With Virginia holding a 3-0 lead early in the second quarter Saturday against William & Mary, Cavaliers senior cornerback Chase Minnifield intercepted a pass at the Tribe 29 yard-line and sprinted into the end zone for what he and about 51,000 other people at Scott Stadium thought was a touchdown.

But pass interference was called on the play, negating the interception and the Virginia score. After the game, Minnifield said he disagreed with the call, noting he’s “a big believer in, you know, we’ve got the same opportunity to go for the ball as the receiver do.”

On Monday, Cavaliers Coach Mike London also expressed disagreement with the call. He said he sent that play to ACC officials and asked for it to be reviewed.

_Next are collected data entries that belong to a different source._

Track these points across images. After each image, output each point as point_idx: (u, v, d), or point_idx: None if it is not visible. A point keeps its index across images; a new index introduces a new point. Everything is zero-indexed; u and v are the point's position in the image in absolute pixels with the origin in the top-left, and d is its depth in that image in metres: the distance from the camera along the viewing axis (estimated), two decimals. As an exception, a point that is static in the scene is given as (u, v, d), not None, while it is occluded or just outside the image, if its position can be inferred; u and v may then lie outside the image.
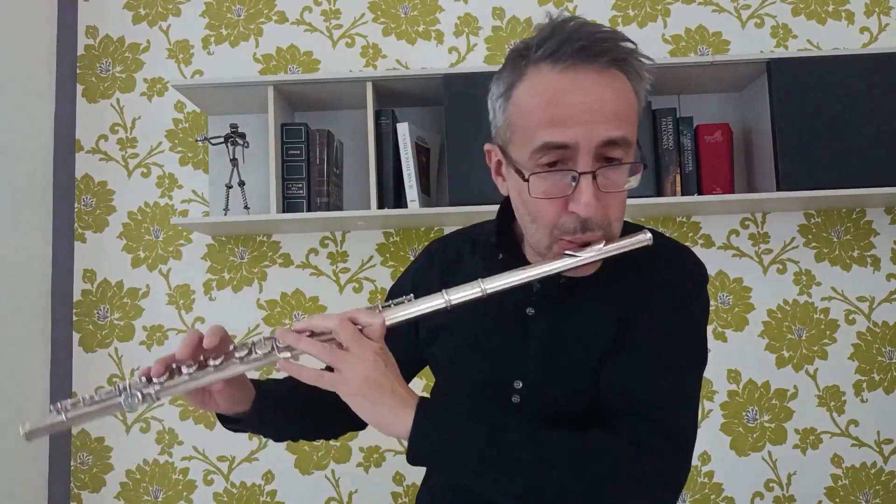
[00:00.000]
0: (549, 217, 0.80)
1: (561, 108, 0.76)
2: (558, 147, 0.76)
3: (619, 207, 0.81)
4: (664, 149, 1.82)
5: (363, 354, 0.76)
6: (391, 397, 0.75)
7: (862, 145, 1.72)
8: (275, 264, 2.01)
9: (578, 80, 0.76)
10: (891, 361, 1.95)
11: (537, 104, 0.77)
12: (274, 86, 1.80)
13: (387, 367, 0.77)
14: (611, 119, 0.76)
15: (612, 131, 0.76)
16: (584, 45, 0.76)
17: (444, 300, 0.80)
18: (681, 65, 1.80)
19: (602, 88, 0.76)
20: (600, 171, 0.77)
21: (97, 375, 1.99)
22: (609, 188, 0.78)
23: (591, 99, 0.76)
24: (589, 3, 2.06)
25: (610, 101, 0.76)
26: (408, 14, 2.07)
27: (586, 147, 0.76)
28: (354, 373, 0.75)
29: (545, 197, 0.78)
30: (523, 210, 0.83)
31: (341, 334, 0.77)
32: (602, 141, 0.76)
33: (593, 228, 0.78)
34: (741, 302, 1.97)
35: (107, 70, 2.07)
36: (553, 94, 0.76)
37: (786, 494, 1.93)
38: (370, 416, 0.76)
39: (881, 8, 2.04)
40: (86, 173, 2.04)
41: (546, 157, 0.77)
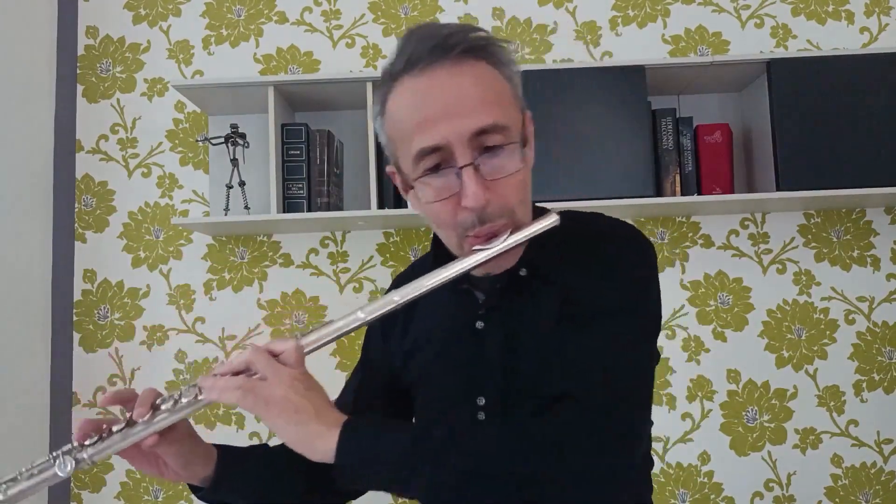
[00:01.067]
0: (447, 218, 0.79)
1: (424, 110, 0.75)
2: (433, 150, 0.75)
3: (517, 191, 0.79)
4: (664, 149, 1.82)
5: (280, 378, 0.74)
6: (314, 419, 0.72)
7: (862, 145, 1.72)
8: (275, 264, 2.01)
9: (435, 77, 0.76)
10: (891, 361, 1.95)
11: (405, 112, 0.78)
12: (274, 86, 1.80)
13: (308, 390, 0.74)
14: (476, 108, 0.75)
15: (479, 121, 0.75)
16: (434, 43, 0.75)
17: (360, 317, 0.79)
18: (681, 65, 1.80)
19: (460, 79, 0.75)
20: (481, 160, 0.75)
21: (97, 375, 1.99)
22: (495, 175, 0.76)
23: (451, 93, 0.75)
24: (589, 3, 2.06)
25: (471, 89, 0.75)
26: (408, 14, 2.07)
27: (458, 141, 0.74)
28: (270, 397, 0.72)
29: (437, 199, 0.78)
30: (429, 218, 0.83)
31: (256, 364, 0.75)
32: (472, 132, 0.75)
33: (493, 219, 0.77)
34: (741, 302, 1.98)
35: (107, 70, 2.07)
36: (415, 98, 0.77)
37: (786, 494, 1.93)
38: (293, 439, 0.73)
39: (881, 8, 2.04)
40: (86, 173, 2.04)
41: (426, 162, 0.76)
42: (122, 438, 0.76)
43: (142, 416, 0.76)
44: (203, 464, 0.84)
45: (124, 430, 0.76)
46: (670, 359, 1.97)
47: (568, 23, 2.06)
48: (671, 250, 1.99)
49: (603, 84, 1.76)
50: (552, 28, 2.04)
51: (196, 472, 0.83)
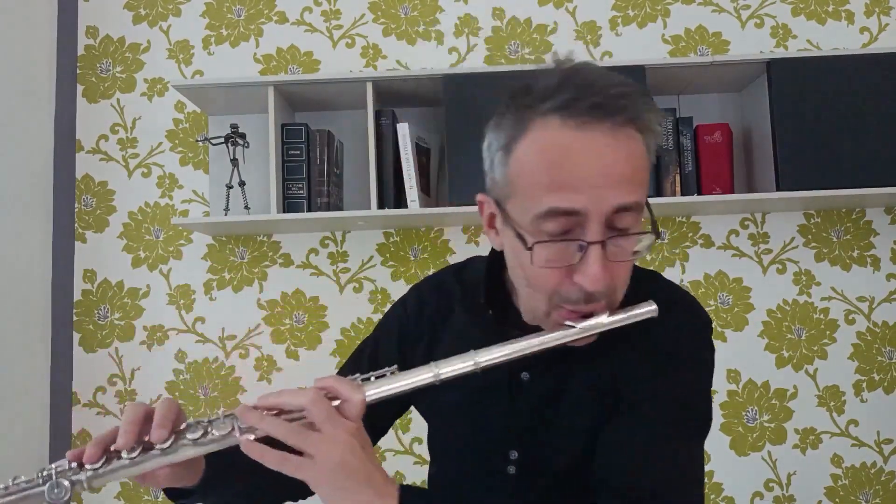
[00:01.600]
0: (550, 285, 0.73)
1: (571, 170, 0.68)
2: (566, 213, 0.69)
3: (626, 275, 0.74)
4: (664, 149, 1.82)
5: (337, 436, 0.66)
6: (367, 486, 0.66)
7: (862, 145, 1.72)
8: (275, 264, 2.01)
9: (590, 139, 0.68)
10: (891, 361, 1.95)
11: (544, 164, 0.69)
12: (274, 86, 1.80)
13: (363, 449, 0.67)
14: (623, 183, 0.69)
15: (624, 197, 0.69)
16: (599, 101, 0.68)
17: (432, 374, 0.72)
18: (681, 65, 1.80)
19: (615, 150, 0.68)
20: (610, 241, 0.69)
21: (97, 375, 1.99)
22: (618, 257, 0.71)
23: (604, 162, 0.68)
24: (589, 3, 2.06)
25: (623, 163, 0.69)
26: (408, 14, 2.07)
27: (597, 215, 0.68)
28: (326, 458, 0.65)
29: (549, 265, 0.71)
30: (520, 273, 0.76)
31: (314, 413, 0.67)
32: (614, 208, 0.68)
33: (598, 299, 0.72)
34: (741, 302, 1.98)
35: (107, 70, 2.07)
36: (562, 155, 0.68)
37: (786, 494, 1.93)
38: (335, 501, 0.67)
39: (881, 8, 2.04)
40: (86, 173, 2.04)
41: (551, 224, 0.69)
42: (131, 464, 0.66)
43: (161, 441, 0.67)
44: (189, 474, 0.76)
45: (136, 457, 0.66)
46: (670, 359, 1.97)
47: (568, 23, 2.06)
48: (671, 250, 1.99)
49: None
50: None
51: (183, 481, 0.76)
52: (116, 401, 1.99)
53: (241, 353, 1.99)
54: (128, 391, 1.99)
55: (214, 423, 0.68)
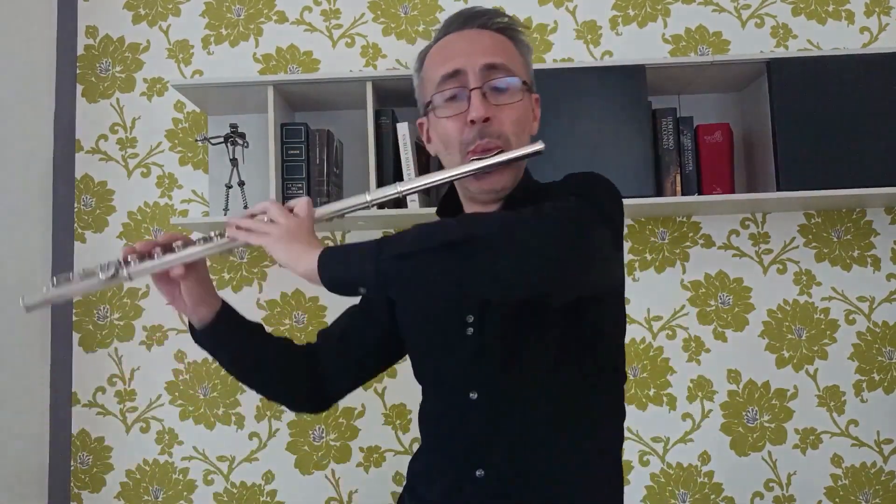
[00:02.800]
0: (454, 134, 0.96)
1: (450, 49, 0.98)
2: (451, 75, 0.95)
3: (514, 123, 0.96)
4: (664, 149, 1.82)
5: (290, 221, 0.90)
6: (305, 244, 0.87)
7: (862, 145, 1.72)
8: (274, 264, 2.01)
9: (464, 33, 0.99)
10: (891, 361, 1.95)
11: (435, 58, 1.00)
12: (274, 86, 1.80)
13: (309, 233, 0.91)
14: (489, 50, 0.96)
15: (491, 57, 0.95)
16: (467, 15, 1.00)
17: (367, 199, 0.96)
18: (681, 65, 1.80)
19: (481, 36, 0.98)
20: (486, 86, 0.94)
21: (97, 375, 1.99)
22: (499, 101, 0.95)
23: (472, 40, 0.98)
24: (589, 3, 2.06)
25: (488, 41, 0.98)
26: (408, 14, 2.07)
27: (471, 69, 0.94)
28: (280, 231, 0.89)
29: (449, 116, 0.96)
30: (440, 145, 1.00)
31: (271, 210, 0.92)
32: (483, 64, 0.94)
33: (490, 136, 0.93)
34: (741, 302, 1.97)
35: (107, 70, 2.07)
36: (446, 46, 0.99)
37: (786, 494, 1.93)
38: (286, 258, 0.87)
39: (881, 8, 2.04)
40: (86, 173, 2.04)
41: (445, 86, 0.96)
42: (157, 261, 0.92)
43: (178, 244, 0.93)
44: (208, 309, 1.01)
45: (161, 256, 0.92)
46: (670, 359, 1.97)
47: (568, 22, 2.06)
48: (671, 250, 1.99)
49: (603, 84, 1.76)
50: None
51: (200, 314, 1.00)
52: (116, 401, 1.99)
53: (241, 353, 1.99)
54: (127, 391, 1.99)
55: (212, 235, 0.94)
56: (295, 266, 0.86)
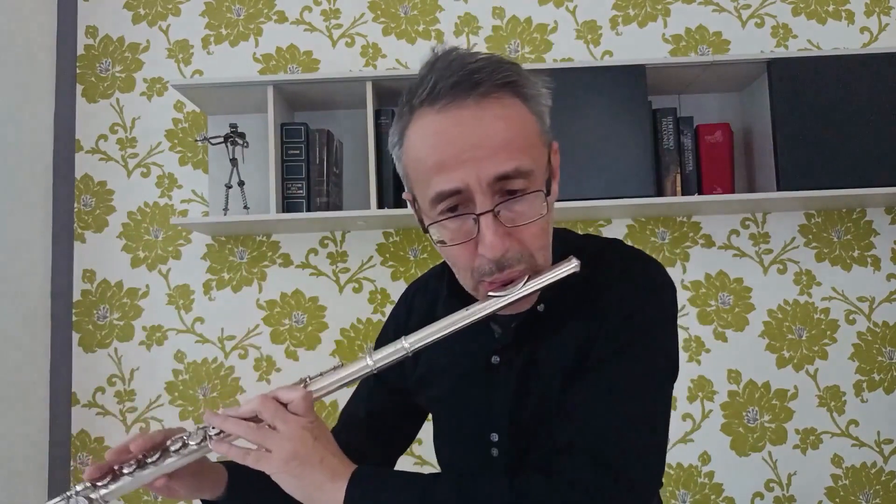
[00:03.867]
0: (463, 262, 0.77)
1: (444, 151, 0.72)
2: (451, 194, 0.73)
3: (538, 237, 0.76)
4: (664, 149, 1.82)
5: (289, 431, 0.73)
6: (319, 470, 0.73)
7: (862, 145, 1.72)
8: (274, 264, 2.01)
9: (456, 117, 0.72)
10: (891, 361, 1.95)
11: (424, 150, 0.74)
12: (274, 86, 1.80)
13: (316, 440, 0.74)
14: (498, 152, 0.71)
15: (501, 165, 0.71)
16: (456, 80, 0.72)
17: (368, 364, 0.78)
18: (681, 65, 1.80)
19: (484, 122, 0.72)
20: (502, 207, 0.73)
21: (97, 375, 1.99)
22: (516, 221, 0.74)
23: (473, 135, 0.71)
24: (589, 3, 2.06)
25: (494, 131, 0.72)
26: (408, 14, 2.07)
27: (477, 187, 0.72)
28: (280, 449, 0.73)
29: (452, 244, 0.76)
30: (445, 258, 0.81)
31: (264, 413, 0.75)
32: (493, 177, 0.71)
33: (512, 265, 0.75)
34: (741, 302, 1.97)
35: (106, 70, 2.07)
36: (435, 137, 0.73)
37: (786, 494, 1.93)
38: (296, 491, 0.73)
39: (881, 8, 2.04)
40: (86, 173, 2.04)
41: (444, 205, 0.74)
42: (133, 480, 0.78)
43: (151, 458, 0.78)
44: (212, 487, 0.85)
45: (135, 473, 0.78)
46: (670, 359, 1.96)
47: (568, 22, 2.06)
48: (672, 250, 1.99)
49: (603, 84, 1.76)
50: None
51: (206, 495, 0.85)
52: (116, 401, 1.98)
53: (241, 354, 1.99)
54: (127, 391, 1.98)
55: (191, 435, 0.78)
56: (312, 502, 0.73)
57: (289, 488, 0.73)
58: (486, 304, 0.77)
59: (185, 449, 0.78)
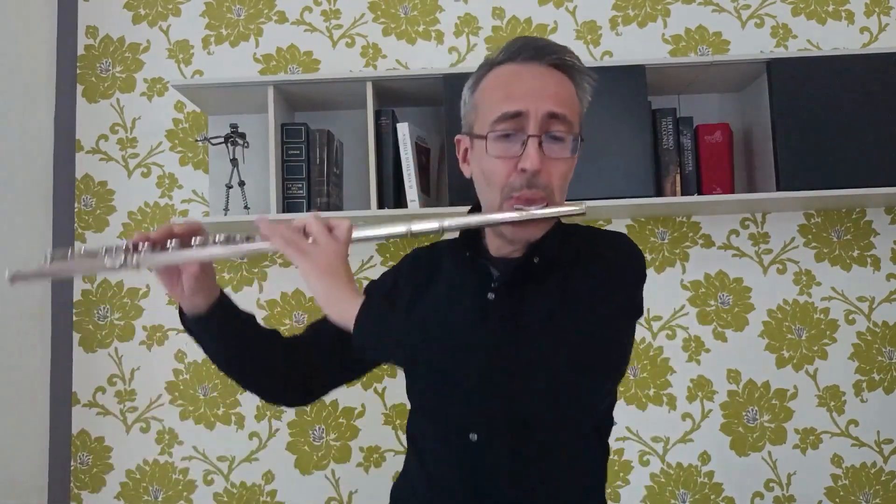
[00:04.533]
0: (500, 176, 0.94)
1: (515, 86, 0.94)
2: (512, 116, 0.92)
3: (561, 177, 0.95)
4: (664, 149, 1.82)
5: (329, 245, 0.88)
6: (346, 285, 0.87)
7: (862, 145, 1.72)
8: (275, 264, 2.01)
9: (530, 68, 0.95)
10: (891, 361, 1.95)
11: (497, 85, 0.96)
12: (274, 86, 1.80)
13: (345, 264, 0.89)
14: (554, 98, 0.93)
15: (555, 106, 0.93)
16: (538, 47, 0.96)
17: (406, 228, 0.92)
18: (681, 65, 1.80)
19: (548, 77, 0.95)
20: (545, 138, 0.93)
21: (97, 375, 1.99)
22: (553, 154, 0.93)
23: (540, 82, 0.94)
24: (589, 3, 2.06)
25: (554, 86, 0.95)
26: (408, 14, 2.07)
27: (534, 115, 0.92)
28: (319, 257, 0.87)
29: (499, 156, 0.94)
30: (481, 178, 0.98)
31: (313, 227, 0.89)
32: (547, 112, 0.92)
33: (537, 187, 0.93)
34: (741, 302, 1.97)
35: (107, 70, 2.07)
36: (510, 76, 0.96)
37: (786, 494, 1.93)
38: (323, 296, 0.87)
39: (881, 8, 2.04)
40: (86, 173, 2.04)
41: (503, 125, 0.93)
42: (171, 253, 0.88)
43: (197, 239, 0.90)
44: (205, 299, 0.96)
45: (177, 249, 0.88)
46: (670, 359, 1.97)
47: (568, 22, 2.06)
48: (671, 250, 1.99)
49: (603, 84, 1.74)
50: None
51: (195, 303, 0.96)
52: (116, 401, 1.99)
53: (241, 353, 1.99)
54: (127, 391, 1.99)
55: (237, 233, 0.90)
56: (330, 310, 0.87)
57: (315, 291, 0.87)
58: (510, 214, 0.93)
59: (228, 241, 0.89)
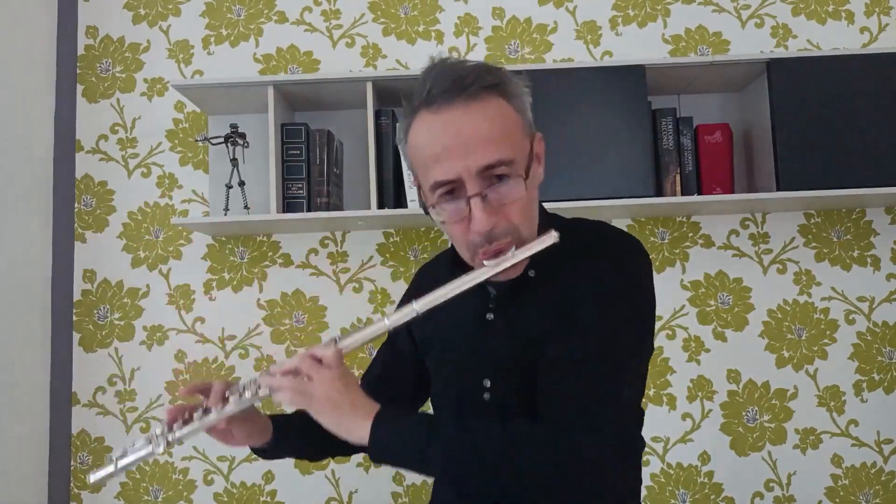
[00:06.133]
0: (460, 237, 0.92)
1: (439, 145, 0.87)
2: (446, 182, 0.87)
3: (521, 214, 0.90)
4: (664, 149, 1.82)
5: (322, 378, 0.89)
6: (350, 411, 0.88)
7: (862, 145, 1.72)
8: (275, 264, 2.01)
9: (448, 117, 0.87)
10: (891, 361, 1.95)
11: (423, 146, 0.89)
12: (274, 86, 1.80)
13: (346, 386, 0.89)
14: (484, 146, 0.86)
15: (486, 158, 0.86)
16: (447, 86, 0.87)
17: (386, 324, 0.92)
18: (681, 65, 1.80)
19: (471, 119, 0.86)
20: (489, 190, 0.87)
21: (97, 375, 1.99)
22: (502, 201, 0.88)
23: (461, 134, 0.86)
24: (589, 3, 2.06)
25: (481, 128, 0.86)
26: (408, 14, 2.07)
27: (467, 176, 0.86)
28: (317, 393, 0.88)
29: (451, 222, 0.90)
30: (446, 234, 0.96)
31: (302, 367, 0.91)
32: (479, 167, 0.86)
33: (499, 237, 0.89)
34: (741, 302, 1.97)
35: (107, 70, 2.07)
36: (431, 136, 0.88)
37: (786, 494, 1.93)
38: (332, 426, 0.88)
39: (881, 8, 2.04)
40: (86, 173, 2.04)
41: (441, 190, 0.88)
42: (200, 423, 0.96)
43: (215, 406, 0.96)
44: (261, 434, 1.04)
45: (202, 417, 0.96)
46: (670, 359, 1.97)
47: (568, 22, 2.06)
48: (671, 250, 1.99)
49: (603, 84, 1.76)
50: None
51: (256, 441, 1.05)
52: (116, 401, 1.99)
53: (241, 354, 1.99)
54: (127, 391, 1.99)
55: (246, 385, 0.95)
56: (346, 436, 0.88)
57: (328, 425, 0.88)
58: (481, 272, 0.90)
59: (241, 398, 0.95)
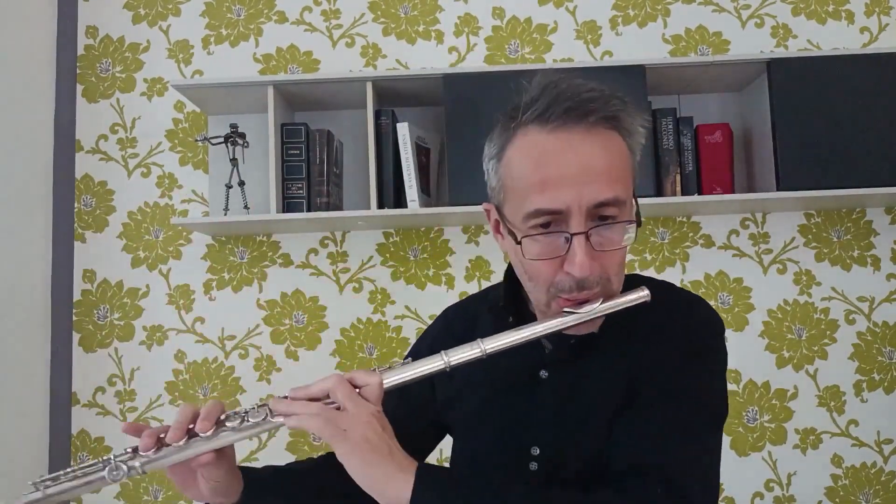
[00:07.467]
0: (545, 276, 0.79)
1: (550, 170, 0.76)
2: (551, 212, 0.76)
3: (617, 264, 0.80)
4: (664, 149, 1.82)
5: (360, 414, 0.73)
6: (388, 460, 0.72)
7: (862, 145, 1.72)
8: (275, 264, 2.01)
9: (566, 140, 0.76)
10: (891, 361, 1.95)
11: (527, 166, 0.77)
12: (274, 86, 1.80)
13: (385, 429, 0.74)
14: (601, 180, 0.76)
15: (602, 193, 0.75)
16: (571, 105, 0.76)
17: (443, 362, 0.79)
18: (681, 65, 1.80)
19: (591, 148, 0.76)
20: (594, 231, 0.76)
21: (97, 375, 1.99)
22: (604, 246, 0.77)
23: (581, 160, 0.75)
24: (589, 3, 2.06)
25: (599, 160, 0.76)
26: (408, 14, 2.07)
27: (577, 210, 0.75)
28: (354, 432, 0.72)
29: (539, 258, 0.78)
30: (521, 269, 0.83)
31: (338, 393, 0.75)
32: (593, 203, 0.75)
33: (590, 286, 0.78)
34: (741, 302, 1.97)
35: (107, 70, 2.07)
36: (542, 156, 0.76)
37: (786, 494, 1.93)
38: (363, 477, 0.71)
39: (881, 8, 2.04)
40: (86, 173, 2.04)
41: (538, 220, 0.77)
42: (178, 451, 0.74)
43: (205, 431, 0.74)
44: (229, 493, 0.82)
45: (184, 443, 0.74)
46: (670, 359, 1.96)
47: (568, 22, 2.06)
48: (671, 250, 1.99)
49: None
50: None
51: (222, 498, 0.82)
52: (116, 401, 1.98)
53: (241, 354, 1.99)
54: (127, 391, 1.99)
55: (250, 412, 0.76)
56: (376, 490, 0.71)
57: (356, 473, 0.71)
58: (562, 320, 0.79)
59: (242, 424, 0.75)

“The call was made that there was a bump, and you could say that, whether the quarterback pump-faked or he had to step up in the pocket because of the rush, as long as the ball’s in his hands, I’m quite sure that (the cornerback) can bump (the receiver),” London said. “But it was interpreted that the ball was in the air as the bump occurred, and it was called back.”

In a telephone interview Monday after London’s weekly press conference, Doug Rhoads, the ACC’s coordinator of football officiating, said he reviewed the play in question from multiple angles Sunday night and agreed with the call that was made on the field.

“I think it was defensive pass interference,” Rhoads said. “I think (Minnifield) arrived early.”

Rhoads said the play was “very close” and that it was “just a matter of timing.” He also said the contact between Minnifield and the William & Mary receiver occurred after the quarterback had released the pass.

“We don’t want to be nit-picking it, but the language of defensive pass interference is ‘an obvious intent to impede,’ and included in that is if (the cornerback) arrives early or plays through the (receiver’s) back,” Rhoads said.

In the end, the play proved inconsequential. Virginia won, 40-3.